LA MALATTIA  – «Proprio sui famosi campi di polvere del campionato dilettanti, vedendo i miei compagni distrutti dopo una giornata di lavoro ma felici di giocare, è cambiata la cosa più importante: la mia testa» afferma Melchiorri ripensando al periodo dopo l’operazione: «Se non avessi avuto la malattia? Sarei un fallito, o fuori dal calcio. Di sicuro meno felice di oggi. Tutto quello che ho l’ho conquistato, con il sudore e col sangue. Non potrò perderlo mai più».
La scoperta della malattia grazie ad un contrasto aereo durante una partita: «Uno dei tanti contrasti di testa. Lì per lì non sento nulla. Uno stordimento che non passa. Decido di fare una tac. Non sono le diagnosi che ti spaventano, ma l’ignoto. All’inizio nessuno capisce. Accumulo visite, consulti, pareri. Poi un giorno la parola terribile: “cavernoma”. Parlano di tempi di lunghi, operazioni, recupero lento. Capisco che sono fuori. Ero in serie C, Il contratto era agli sgoccioli. Non avevo tutele. L’unica cosa certa: più di un anno ko. Ero su una giostra che improvvisamente si fermava. È una lampadina che ti si accende in testa: “carriera finita”».
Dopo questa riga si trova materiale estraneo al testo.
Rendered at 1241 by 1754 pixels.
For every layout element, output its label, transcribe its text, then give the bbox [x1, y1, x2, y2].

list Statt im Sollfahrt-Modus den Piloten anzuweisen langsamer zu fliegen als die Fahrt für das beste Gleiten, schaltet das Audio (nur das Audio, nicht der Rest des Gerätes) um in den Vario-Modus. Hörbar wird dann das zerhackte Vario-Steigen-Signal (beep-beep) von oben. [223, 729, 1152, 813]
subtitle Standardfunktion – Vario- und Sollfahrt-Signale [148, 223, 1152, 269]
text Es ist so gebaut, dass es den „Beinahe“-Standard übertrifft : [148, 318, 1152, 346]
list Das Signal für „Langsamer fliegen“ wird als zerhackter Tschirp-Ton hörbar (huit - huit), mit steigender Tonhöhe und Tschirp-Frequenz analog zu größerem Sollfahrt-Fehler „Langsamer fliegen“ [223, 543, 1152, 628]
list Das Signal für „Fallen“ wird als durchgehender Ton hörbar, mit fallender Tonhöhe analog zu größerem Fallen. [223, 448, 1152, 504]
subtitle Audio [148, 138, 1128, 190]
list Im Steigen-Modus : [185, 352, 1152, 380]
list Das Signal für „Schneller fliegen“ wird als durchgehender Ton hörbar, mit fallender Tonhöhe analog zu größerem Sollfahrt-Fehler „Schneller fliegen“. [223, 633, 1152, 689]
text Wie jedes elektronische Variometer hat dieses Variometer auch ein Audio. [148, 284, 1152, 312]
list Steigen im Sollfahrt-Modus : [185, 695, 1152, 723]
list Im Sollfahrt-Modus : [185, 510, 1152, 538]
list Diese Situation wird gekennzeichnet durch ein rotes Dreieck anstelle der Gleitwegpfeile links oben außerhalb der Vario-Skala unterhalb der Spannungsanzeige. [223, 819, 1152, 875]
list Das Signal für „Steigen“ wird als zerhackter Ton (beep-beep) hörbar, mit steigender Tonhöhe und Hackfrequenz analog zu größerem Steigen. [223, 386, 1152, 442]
IL RITORNO SUI CAMPI – Dopo l’operazione, vissuta con fatalità, il metabolizzare che ci saranno delle cure lunghe nel post operatorio, i campi attraggono di nuovo Melchiorri: «Torno ad allenarmi, con gli amici di sempre, In seconda categoria, al Montecassiano. Per rimettermi in forma, mi dico, prometto a me stesso: non giocherò mai. Non ho contratto né nulla: è un hobby». Poi il telefono suona nel 2011: Bruno Marinelli dall’altra parte della cornetta lo chiama al Tolentino in Eccellenza: «Torno con il gusto di giocare. In una squadra vera, ma con gente come Emanuele Fermani che faceva il muratore fino alle 19.00 e poi rideva mentre si infilava gli scarpini». Poi la Maceratese: «Sento intorno la mia città, gli amici, un mondo. Trovo un tecnico bravissimo, Guido Di Fabio che mi ricostruisce un ruolo. La cosa più bella è che mi fidanzo con Camilla: fa l’infermiera e diventa la mia bussola». Segue il Padova e il Pescara: «Vado al Padova segno sei gol che ricordo uno per uno. Poi la squadra fallisce e arrivo a Pescara, a parametro zero. Trovo un gemello: Maniero, e ci completiamo. Dove non arriva uno, colpisce l’altro». E infine il Cagliari: «Chiama Giulini, una telefonata indimenticabile: “Stiamo facendo una scommessa per tornare in A, vieni!”».  E di nuovo un infortunio: «Il 1 aprile del 2016, in allenamento mi salta il crociato». Dolori, dolorini e il corpo che non risponde. Poi il miracolo con la Samp, prima presenza, primo gol in A: «Ero convinto di non giocare: il ginocchio dava ancora fastidio, il muscolo non era ancora al 100%. È lo spirito del calcio. Entro in campo, il dolore scompare: adrenalina, emozione, calore. Non penso più nulla: non al pubblico, al ginocchio o alla fatica. Non sono veloce come penso, ma, un secondo dopo capisco che è una fortuna. Pensavo di arrivare prima io, e invece c’è Viviano. La traiettoria lo manda fuori tempo. Ci arrivo io. La porta mi sembra minuscola, so che in un secondo avrò tutti addosso e invece gol».

TITOLARE CON L’INTER – Due gol ai nerazzurri che rimarranno nella memoria, dopo che Rastelli lo sceglie tra gli undici titolari: «La prima è figlia di una giocata fenomenale di Di Gennaro. Poi è tutto istinto. Faccio il primo tocco e poi mi ritrovo dentro la rete. Il secondo? Tutto il contrario: astuzia omerica di Colombo, che mi ha dato una dritta mentre ci vestivamo. Mi fa: “Handanovic è un mostro, ma ha un tallone d’Achille. Se salti l’uomo sappi che anticipa il cross per svettare nell’uscita. Ero sulla destra, ho saltato l’uomo ho risentito sentito le parole di Roberto: c’era poco spazio, ma ho tirato in porta».